Мы еще долго сидели в комнате, разговаривая. А когда вышли — он был моим.

Вопреки ожиданиям, Гвен промолчала, увидев лицо сына. Лишь буркнула: «За это тебя следует арестовать!» Загадочные ее слова совершенно сбили меня с толку. Гвен же усадила Анди за стол, и тот послушно все съел. Через несколько минут они ушли в бар.

Тот день был в моих планах днем полного отдыха. Предыдущей ночью я засиделся допоздна над окончательной отделкой своего первого рассказа. Утром, на свежую голову, я хотел еще раз пройтись по нему, подработать, где нужно, и отослать в редакцию, а затем отпраздновать это событие. Но история с Анди не выходила из головы. Пятно, наверно, думал я, еще не сошло с лица!

Рассказ я так и не смог прочитать. Поэтому пошел на почту и отправил его, каким он был. Затем пошел в бар.

По дороге мне встретился старый «пикап» дяди Гвен. За рулем сидел он сам, рядом — Анди. Но его лица я не мог разглядеть.

Напротив бара стоял Хауи — пьяница городка. Он стоял как обычно, вперив взгляд в пространство перед собой, никого и ничего не замечающий. Идти в бар и попадаться на глаза Гвен не хотелось, поэтому я встал сбоку от Хауи (он и ухом не повел на мое присутствие) и стал ждать, когда приедет Анди.

Хауи был человеком с величайшим чувством собственного достоинства. Каждый день он покупал бутылку напитка высокой пробы. Не мускателя или черносмородинной бурды за 65 центов, а настоящее виски. Он был ветераном Второй мировой войны, и правительство Соединенных Штатов снабжало его достаточной пенсией, хватающей на ежедневную выпивку. Большего ему было не надо.

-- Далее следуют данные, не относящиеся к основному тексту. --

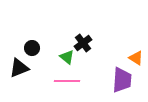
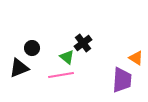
pink line: moved 6 px left, 6 px up; rotated 10 degrees counterclockwise
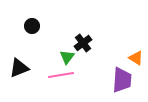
black circle: moved 22 px up
green triangle: rotated 28 degrees clockwise
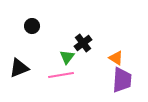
orange triangle: moved 20 px left
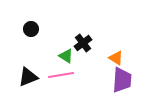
black circle: moved 1 px left, 3 px down
green triangle: moved 1 px left, 1 px up; rotated 35 degrees counterclockwise
black triangle: moved 9 px right, 9 px down
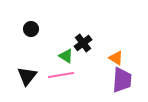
black triangle: moved 1 px left, 1 px up; rotated 30 degrees counterclockwise
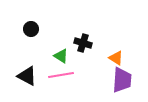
black cross: rotated 36 degrees counterclockwise
green triangle: moved 5 px left
black triangle: rotated 40 degrees counterclockwise
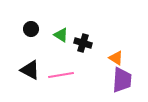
green triangle: moved 21 px up
black triangle: moved 3 px right, 6 px up
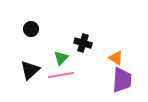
green triangle: moved 23 px down; rotated 42 degrees clockwise
black triangle: rotated 50 degrees clockwise
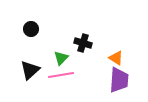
purple trapezoid: moved 3 px left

Количество употребленного внутрь не влияло на поведение Хауи. Сказать, что он трезв, было нельзя, но тем не менее, сколько бы он ни пил, и пьяным его не видели. Он всегда стоял и смотрел перед собой. Обычно он появлялся на этой улочке (никто не знал откуда) в разгар утра. Занимал позицию напротив бара и стоял молча, не обращая внимания ни на приветствия, ни на события, происходящие вокруг него. Но приход дяди Гвен он все-таки заметил, потому что спустя минуту после смены караула за стойкой Хауи зашел в бар и купил бутылку. У меня или у Гвен он не покупал.

Я смотрел на него, и меня внезапно пронзила мысль, ведь он — тот самый человек, которого я описал доктору Ллойду как абсолютно разъединенного с миром. Как-нибудь потом мне надо будет выяснить его тайну, подумал я.

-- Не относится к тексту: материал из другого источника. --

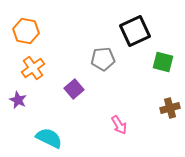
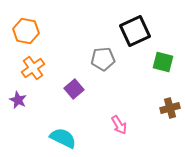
cyan semicircle: moved 14 px right
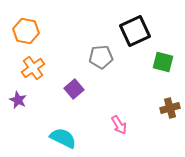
gray pentagon: moved 2 px left, 2 px up
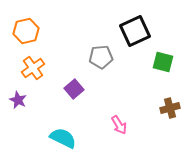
orange hexagon: rotated 25 degrees counterclockwise
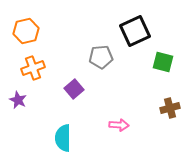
orange cross: rotated 15 degrees clockwise
pink arrow: rotated 54 degrees counterclockwise
cyan semicircle: rotated 116 degrees counterclockwise
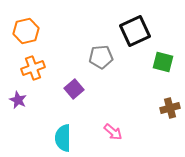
pink arrow: moved 6 px left, 7 px down; rotated 36 degrees clockwise
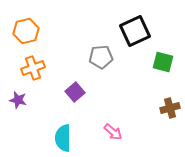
purple square: moved 1 px right, 3 px down
purple star: rotated 12 degrees counterclockwise
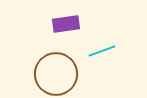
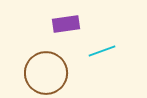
brown circle: moved 10 px left, 1 px up
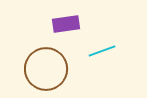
brown circle: moved 4 px up
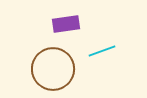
brown circle: moved 7 px right
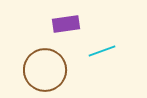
brown circle: moved 8 px left, 1 px down
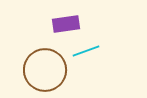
cyan line: moved 16 px left
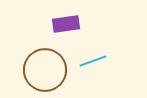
cyan line: moved 7 px right, 10 px down
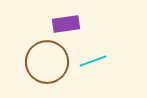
brown circle: moved 2 px right, 8 px up
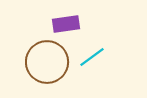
cyan line: moved 1 px left, 4 px up; rotated 16 degrees counterclockwise
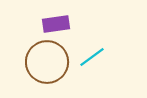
purple rectangle: moved 10 px left
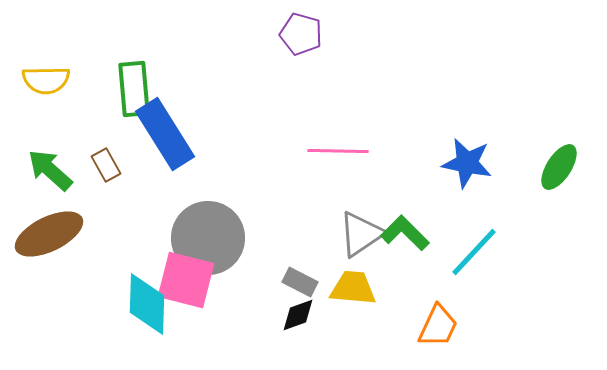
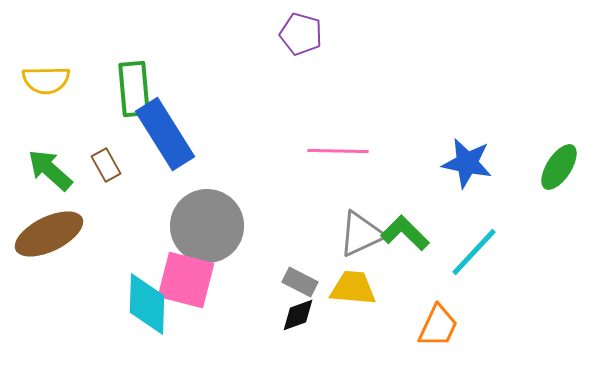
gray triangle: rotated 9 degrees clockwise
gray circle: moved 1 px left, 12 px up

Анди, ведомый дядей, улыбнулся мне. Пятно на его щеке еще алело. Что об этом подумал старик, я не знал.

У меня не поднимались глаза от стыда. Вскоре Анди забрала Гвен, и они ушли. И опять он улыбнулся мне. «Как он может быть таким добрым?» — подумал я.

Теперь, неожиданно увидев мир глазами малыша, я не мог не думать о нем. У него случилась обычная житейская неприятность — и я должен был хоть как-то среагировать. Когда я наконец спрыгнул со своей лошади взрослости и поговорил с ним с глазу на глаз, он доверчиво открылся мне на общей, равной для всех земле.

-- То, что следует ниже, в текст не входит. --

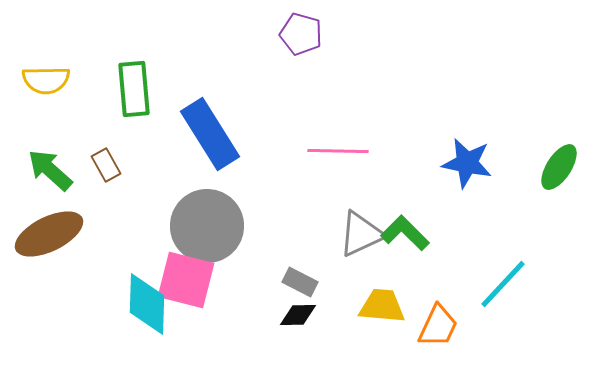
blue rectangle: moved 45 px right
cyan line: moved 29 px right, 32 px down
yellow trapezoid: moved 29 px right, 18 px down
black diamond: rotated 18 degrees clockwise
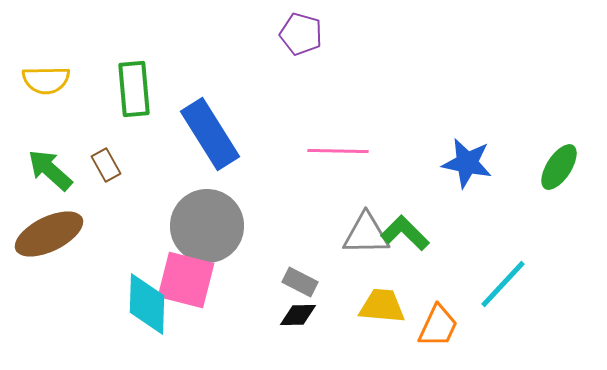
gray triangle: moved 5 px right; rotated 24 degrees clockwise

Я вспомнил те годы, когда я ждал от своего отца всего лишь нескольких ласковых слов. Как бы я обнял его! Потаенное желание жило внутри меня до сих пор: я до сих пор ощущал его. И все же, когда пришла моя очередь быть человеком, я оставил след руки на щеке Анди!

В тот день покупатели устремились в бар полноводным потоком, выходя и заходя по второму разу. Все казались мне единокровными соплеменниками, ничем не отличавшимися от меня. Даже если они напивались допьяна, погружались в кресла и уходили ото всего, как Хауи, в пьяном молчаливом бреду и выяснении отношений с самим собой, я видел, что оболочка тела скрывает то же, что и у меня, — колокол, бьющийся в тисках душевных проблем и терзаний. Что же еще: в конце концов, удостовериться в этом и составляло конечную цель моих устремлений.

Спустись на грешную землю, Эдди.

Возможно, если я что и понял из своего длинного путешествия по жизни после ухода из «Вильямса и Мак-Элроя» и все еще не мог написать правду о себе, я все-таки мог в каком-то плане говорить о других. Я даже смог бы, в один прекрасный день, сказать что-нибудь и о Хауи, ведь им я тоже когда-то был.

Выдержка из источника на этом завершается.